Reproduce the following entries exactly, leaving nothing out.

——

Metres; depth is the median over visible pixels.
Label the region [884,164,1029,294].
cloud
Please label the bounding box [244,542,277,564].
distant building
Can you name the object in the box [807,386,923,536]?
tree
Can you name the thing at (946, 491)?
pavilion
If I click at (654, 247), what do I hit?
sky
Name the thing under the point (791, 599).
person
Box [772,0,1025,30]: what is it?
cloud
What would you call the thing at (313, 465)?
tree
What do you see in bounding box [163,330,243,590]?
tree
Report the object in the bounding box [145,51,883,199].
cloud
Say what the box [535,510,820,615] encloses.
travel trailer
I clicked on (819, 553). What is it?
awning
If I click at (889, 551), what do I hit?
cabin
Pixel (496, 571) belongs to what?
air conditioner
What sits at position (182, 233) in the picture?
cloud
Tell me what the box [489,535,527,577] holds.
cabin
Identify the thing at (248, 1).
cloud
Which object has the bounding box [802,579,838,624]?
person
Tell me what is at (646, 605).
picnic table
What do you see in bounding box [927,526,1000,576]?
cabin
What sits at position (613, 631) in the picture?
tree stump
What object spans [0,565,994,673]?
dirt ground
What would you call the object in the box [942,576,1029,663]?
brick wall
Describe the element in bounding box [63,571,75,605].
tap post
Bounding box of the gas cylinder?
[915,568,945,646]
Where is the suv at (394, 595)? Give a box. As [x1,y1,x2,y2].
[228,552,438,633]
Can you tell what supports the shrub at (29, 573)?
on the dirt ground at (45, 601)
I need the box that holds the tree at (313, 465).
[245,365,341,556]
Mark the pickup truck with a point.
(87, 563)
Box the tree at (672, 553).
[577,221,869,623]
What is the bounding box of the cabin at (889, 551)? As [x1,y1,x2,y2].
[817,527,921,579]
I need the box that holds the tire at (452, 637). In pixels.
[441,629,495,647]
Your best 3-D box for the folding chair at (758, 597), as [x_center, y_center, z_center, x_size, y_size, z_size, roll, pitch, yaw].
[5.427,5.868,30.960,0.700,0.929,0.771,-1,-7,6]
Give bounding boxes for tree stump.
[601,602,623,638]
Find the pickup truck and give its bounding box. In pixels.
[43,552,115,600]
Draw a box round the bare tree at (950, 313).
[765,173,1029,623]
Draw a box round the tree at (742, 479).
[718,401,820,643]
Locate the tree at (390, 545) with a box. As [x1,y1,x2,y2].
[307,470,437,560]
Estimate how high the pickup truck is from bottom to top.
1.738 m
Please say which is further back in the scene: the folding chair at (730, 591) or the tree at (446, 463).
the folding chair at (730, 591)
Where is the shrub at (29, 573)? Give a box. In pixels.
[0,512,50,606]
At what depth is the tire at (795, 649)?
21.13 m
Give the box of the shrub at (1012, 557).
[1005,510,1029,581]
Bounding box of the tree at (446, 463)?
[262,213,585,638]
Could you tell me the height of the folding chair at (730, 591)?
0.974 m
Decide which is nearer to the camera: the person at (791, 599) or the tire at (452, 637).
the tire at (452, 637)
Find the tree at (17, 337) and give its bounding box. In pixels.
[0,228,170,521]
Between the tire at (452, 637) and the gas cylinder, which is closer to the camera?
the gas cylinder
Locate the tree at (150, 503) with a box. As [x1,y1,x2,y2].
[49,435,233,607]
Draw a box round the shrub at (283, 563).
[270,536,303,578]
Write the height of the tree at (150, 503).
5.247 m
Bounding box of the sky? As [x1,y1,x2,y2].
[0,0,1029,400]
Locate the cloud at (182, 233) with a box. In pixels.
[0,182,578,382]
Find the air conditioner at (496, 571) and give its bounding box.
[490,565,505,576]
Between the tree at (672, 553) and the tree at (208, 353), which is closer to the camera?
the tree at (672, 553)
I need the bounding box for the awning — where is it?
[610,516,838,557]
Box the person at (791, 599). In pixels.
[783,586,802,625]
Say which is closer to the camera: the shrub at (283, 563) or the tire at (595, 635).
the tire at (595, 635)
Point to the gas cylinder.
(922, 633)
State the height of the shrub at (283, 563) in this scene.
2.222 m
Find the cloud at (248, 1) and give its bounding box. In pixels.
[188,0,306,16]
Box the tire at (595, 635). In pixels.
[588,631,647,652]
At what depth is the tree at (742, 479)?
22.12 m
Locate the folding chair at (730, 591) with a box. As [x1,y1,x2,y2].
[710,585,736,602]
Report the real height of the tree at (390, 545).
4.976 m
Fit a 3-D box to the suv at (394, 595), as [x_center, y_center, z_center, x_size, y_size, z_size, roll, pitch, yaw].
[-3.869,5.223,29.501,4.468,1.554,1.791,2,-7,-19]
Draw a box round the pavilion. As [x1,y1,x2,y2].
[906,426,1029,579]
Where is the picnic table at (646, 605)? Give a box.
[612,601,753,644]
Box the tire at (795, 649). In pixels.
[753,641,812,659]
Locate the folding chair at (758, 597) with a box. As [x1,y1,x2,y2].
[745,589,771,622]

——

_The answer_
Metres; depth is the median over visible pixels.
Label the region [884,164,1029,294].
cloud
Please label the bounding box [244,542,277,564].
distant building
Can you name the object in the box [807,386,923,536]?
tree
Can you name the thing at (946, 491)?
pavilion
If I click at (654, 247), what do I hit?
sky
Name the thing under the point (791, 599).
person
Box [772,0,1025,30]: what is it?
cloud
What would you call the thing at (313, 465)?
tree
What do you see in bounding box [163,330,243,590]?
tree
Report the object in the bounding box [145,51,883,199].
cloud
Say what the box [535,510,820,615] encloses.
travel trailer
I clicked on (819, 553). What is it?
awning
If I click at (889, 551), what do I hit?
cabin
Pixel (496, 571) belongs to what?
air conditioner
What sits at position (182, 233) in the picture?
cloud
Tell me what the box [489,535,527,577] holds.
cabin
Identify the thing at (248, 1).
cloud
Which object has the bounding box [802,579,838,624]?
person
Tell me what is at (646, 605).
picnic table
What do you see in bounding box [927,526,1000,576]?
cabin
What sits at position (613, 631) in the picture?
tree stump
What object spans [0,565,994,673]?
dirt ground
What would you call the object in the box [942,576,1029,663]?
brick wall
Describe the element in bounding box [63,571,75,605].
tap post
Bounding box of the gas cylinder?
[915,568,945,646]
Where is the suv at (394, 595)? Give a box. As [x1,y1,x2,y2].
[228,552,438,633]
Can you tell what supports the shrub at (29, 573)?
on the dirt ground at (45, 601)
I need the box that holds the tree at (313, 465).
[245,365,341,556]
Mark the pickup truck with a point.
(87, 563)
Box the tree at (672, 553).
[577,221,869,623]
What is the bounding box of the cabin at (889, 551)? As [x1,y1,x2,y2].
[817,527,921,579]
I need the box that holds the tire at (452, 637). In pixels.
[441,629,495,647]
Your best 3-D box for the folding chair at (758, 597), as [x_center, y_center, z_center, x_size, y_size, z_size, roll, pitch, yaw].
[5.427,5.868,30.960,0.700,0.929,0.771,-1,-7,6]
Give bounding boxes for tree stump.
[601,602,623,638]
Find the pickup truck and give its bounding box. In pixels.
[43,552,115,600]
Draw a box round the bare tree at (950, 313).
[765,173,1029,623]
Draw a box round the tree at (742, 479).
[718,401,820,643]
Locate the tree at (390, 545) with a box. As [x1,y1,x2,y2].
[307,470,437,560]
Estimate how high the pickup truck is from bottom to top.
1.738 m
Please say which is further back in the scene: the folding chair at (730, 591) or the tree at (446, 463).
the folding chair at (730, 591)
Where is the shrub at (29, 573)? Give a box. In pixels.
[0,512,50,606]
At what depth is the tire at (795, 649)?
21.13 m
Give the box of the shrub at (1012, 557).
[1005,510,1029,581]
Bounding box of the tree at (446, 463)?
[262,213,585,638]
Could you tell me the height of the folding chair at (730, 591)?
0.974 m
Decide which is nearer to the camera: the person at (791, 599) or the tire at (452, 637).
the tire at (452, 637)
Find the tree at (17, 337) and give its bounding box. In pixels.
[0,228,170,521]
Between the tire at (452, 637) and the gas cylinder, which is closer to the camera?
the gas cylinder
Locate the tree at (150, 503) with a box. As [x1,y1,x2,y2].
[49,435,233,607]
Draw a box round the shrub at (283, 563).
[270,536,303,578]
Write the height of the tree at (150, 503).
5.247 m
Bounding box of the sky? As [x1,y1,x2,y2].
[0,0,1029,400]
Locate the cloud at (182, 233) with a box. In pixels.
[0,182,578,382]
Find the air conditioner at (496, 571) and give its bounding box.
[490,565,505,576]
Between the tree at (672, 553) and the tree at (208, 353), which is closer to the camera?
the tree at (672, 553)
I need the bounding box for the awning — where is it?
[610,516,838,557]
Box the person at (791, 599). In pixels.
[783,586,802,625]
Say which is closer to the camera: the shrub at (283, 563) or the tire at (595, 635).
the tire at (595, 635)
Point to the gas cylinder.
(922, 633)
State the height of the shrub at (283, 563) in this scene.
2.222 m
Find the cloud at (248, 1) and give its bounding box. In pixels.
[188,0,306,16]
Box the tire at (595, 635). In pixels.
[588,631,647,652]
At what depth is the tree at (742, 479)?
22.12 m
Locate the folding chair at (730, 591) with a box. As [x1,y1,x2,y2].
[710,585,736,602]
Report the real height of the tree at (390, 545).
4.976 m
Fit a 3-D box to the suv at (394, 595), as [x_center, y_center, z_center, x_size, y_size, z_size, roll, pitch, yaw].
[-3.869,5.223,29.501,4.468,1.554,1.791,2,-7,-19]
Draw a box round the pavilion. As [x1,y1,x2,y2].
[906,426,1029,579]
Where is the picnic table at (646, 605)? Give a box.
[612,601,753,644]
Box the tire at (795, 649). In pixels.
[753,641,812,659]
Locate the folding chair at (758, 597) with a box. As [x1,y1,x2,y2].
[745,589,771,622]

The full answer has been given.